▶ The records
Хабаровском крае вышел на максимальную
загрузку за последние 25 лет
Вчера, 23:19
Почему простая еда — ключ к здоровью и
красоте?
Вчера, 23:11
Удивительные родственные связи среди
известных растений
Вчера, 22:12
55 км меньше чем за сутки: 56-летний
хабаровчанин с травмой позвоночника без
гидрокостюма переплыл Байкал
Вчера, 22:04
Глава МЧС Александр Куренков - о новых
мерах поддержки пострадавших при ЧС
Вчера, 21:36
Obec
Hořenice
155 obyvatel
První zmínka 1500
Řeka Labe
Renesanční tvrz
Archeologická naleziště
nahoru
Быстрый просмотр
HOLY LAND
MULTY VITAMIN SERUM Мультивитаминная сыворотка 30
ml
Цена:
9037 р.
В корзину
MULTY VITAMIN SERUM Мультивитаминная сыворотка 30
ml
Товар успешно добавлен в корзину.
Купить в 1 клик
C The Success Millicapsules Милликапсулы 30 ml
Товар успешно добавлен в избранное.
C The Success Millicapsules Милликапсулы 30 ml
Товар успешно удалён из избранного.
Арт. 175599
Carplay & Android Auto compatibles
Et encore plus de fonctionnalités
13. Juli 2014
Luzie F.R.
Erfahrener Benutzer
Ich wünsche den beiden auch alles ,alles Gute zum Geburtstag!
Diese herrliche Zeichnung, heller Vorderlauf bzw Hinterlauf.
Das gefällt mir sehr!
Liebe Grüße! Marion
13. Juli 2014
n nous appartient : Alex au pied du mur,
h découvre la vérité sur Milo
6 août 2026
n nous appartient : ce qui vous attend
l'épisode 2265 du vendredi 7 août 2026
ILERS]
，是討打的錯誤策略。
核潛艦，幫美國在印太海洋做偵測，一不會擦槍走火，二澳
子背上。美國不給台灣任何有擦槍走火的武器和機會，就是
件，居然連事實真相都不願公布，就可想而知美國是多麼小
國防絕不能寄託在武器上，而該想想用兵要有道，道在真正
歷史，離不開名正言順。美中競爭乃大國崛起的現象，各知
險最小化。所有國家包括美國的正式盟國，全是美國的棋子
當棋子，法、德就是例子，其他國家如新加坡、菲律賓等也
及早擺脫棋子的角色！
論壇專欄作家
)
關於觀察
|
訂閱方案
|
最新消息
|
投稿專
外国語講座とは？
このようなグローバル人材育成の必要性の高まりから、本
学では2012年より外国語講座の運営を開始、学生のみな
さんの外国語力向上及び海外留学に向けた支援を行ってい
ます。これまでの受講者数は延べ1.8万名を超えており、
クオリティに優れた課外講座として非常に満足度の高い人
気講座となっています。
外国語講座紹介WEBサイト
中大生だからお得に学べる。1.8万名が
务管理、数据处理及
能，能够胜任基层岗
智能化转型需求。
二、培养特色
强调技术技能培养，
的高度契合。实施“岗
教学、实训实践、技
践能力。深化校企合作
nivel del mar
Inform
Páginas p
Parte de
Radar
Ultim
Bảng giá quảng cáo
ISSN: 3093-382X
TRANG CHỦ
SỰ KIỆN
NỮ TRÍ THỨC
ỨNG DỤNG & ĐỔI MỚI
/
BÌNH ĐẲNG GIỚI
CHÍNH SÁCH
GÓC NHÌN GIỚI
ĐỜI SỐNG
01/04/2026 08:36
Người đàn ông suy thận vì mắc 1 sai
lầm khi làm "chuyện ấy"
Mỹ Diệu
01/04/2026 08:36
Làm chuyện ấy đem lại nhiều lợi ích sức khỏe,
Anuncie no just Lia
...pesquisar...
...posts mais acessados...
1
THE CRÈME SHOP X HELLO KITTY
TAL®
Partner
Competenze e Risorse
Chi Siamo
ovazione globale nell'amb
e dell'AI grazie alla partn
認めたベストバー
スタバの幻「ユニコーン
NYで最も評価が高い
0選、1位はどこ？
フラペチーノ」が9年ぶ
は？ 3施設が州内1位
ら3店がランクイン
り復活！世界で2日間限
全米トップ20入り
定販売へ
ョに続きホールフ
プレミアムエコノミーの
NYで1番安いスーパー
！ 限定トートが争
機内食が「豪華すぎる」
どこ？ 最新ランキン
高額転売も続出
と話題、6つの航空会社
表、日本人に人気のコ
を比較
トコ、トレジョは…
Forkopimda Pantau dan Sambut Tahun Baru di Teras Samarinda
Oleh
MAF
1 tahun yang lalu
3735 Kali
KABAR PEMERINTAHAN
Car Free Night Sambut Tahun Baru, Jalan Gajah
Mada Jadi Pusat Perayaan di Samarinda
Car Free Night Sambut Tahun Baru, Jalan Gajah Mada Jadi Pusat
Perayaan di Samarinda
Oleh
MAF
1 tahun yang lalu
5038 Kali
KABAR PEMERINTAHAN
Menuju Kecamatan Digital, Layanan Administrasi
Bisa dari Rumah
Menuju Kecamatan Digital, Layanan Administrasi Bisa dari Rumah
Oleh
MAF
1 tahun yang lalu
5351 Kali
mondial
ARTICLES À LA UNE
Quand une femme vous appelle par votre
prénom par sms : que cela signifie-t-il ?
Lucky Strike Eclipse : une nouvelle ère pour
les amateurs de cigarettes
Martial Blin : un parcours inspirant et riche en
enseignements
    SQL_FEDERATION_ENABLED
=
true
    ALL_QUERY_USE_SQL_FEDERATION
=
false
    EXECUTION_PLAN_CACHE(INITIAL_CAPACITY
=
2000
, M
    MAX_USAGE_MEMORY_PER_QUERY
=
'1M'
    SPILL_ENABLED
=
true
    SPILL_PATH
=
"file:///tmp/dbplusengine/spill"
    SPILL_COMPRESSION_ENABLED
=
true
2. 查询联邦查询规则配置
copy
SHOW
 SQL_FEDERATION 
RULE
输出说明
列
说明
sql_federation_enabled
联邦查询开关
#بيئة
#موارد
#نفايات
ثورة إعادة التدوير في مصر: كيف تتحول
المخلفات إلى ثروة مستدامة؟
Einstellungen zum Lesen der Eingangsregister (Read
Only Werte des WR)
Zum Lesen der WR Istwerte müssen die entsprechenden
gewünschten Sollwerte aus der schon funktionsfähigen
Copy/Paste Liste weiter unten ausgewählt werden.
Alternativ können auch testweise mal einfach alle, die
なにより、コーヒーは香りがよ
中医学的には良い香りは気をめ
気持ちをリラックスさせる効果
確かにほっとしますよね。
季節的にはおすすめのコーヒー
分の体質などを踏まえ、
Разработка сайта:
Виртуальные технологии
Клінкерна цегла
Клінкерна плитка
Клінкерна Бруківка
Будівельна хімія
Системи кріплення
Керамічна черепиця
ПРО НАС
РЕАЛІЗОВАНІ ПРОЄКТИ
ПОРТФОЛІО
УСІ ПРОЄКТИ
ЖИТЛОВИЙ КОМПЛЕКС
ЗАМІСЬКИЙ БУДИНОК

▶ Requirement
Only one stretch of the records above is wanted: the lines between the one holding "気講座となっています。" and the one holding "Làm chuyện ấy", inclusive, reproduced exactly.

▶ Solution for this exercise
気講座となっています。
外国語講座紹介WEBサイト
中大生だからお得に学べる。1.8万名が
务管理、数据处理及
能，能够胜任基层岗
智能化转型需求。
二、培养特色
强调技术技能培养，
的高度契合。实施“岗
教学、实训实践、技
践能力。深化校企合作
nivel del mar
Inform
Páginas p
Parte de
Radar
Ultim
Bảng giá quảng cáo
ISSN: 3093-382X
TRANG CHỦ
SỰ KIỆN
NỮ TRÍ THỨC
ỨNG DỤNG & ĐỔI MỚI
/
BÌNH ĐẲNG GIỚI
CHÍNH SÁCH
GÓC NHÌN GIỚI
ĐỜI SỐNG
01/04/2026 08:36
Người đàn ông suy thận vì mắc 1 sai
lầm khi làm "chuyện ấy"
Mỹ Diệu
01/04/2026 08:36
Làm chuyện ấy đem lại nhiều lợi ích sức khỏe,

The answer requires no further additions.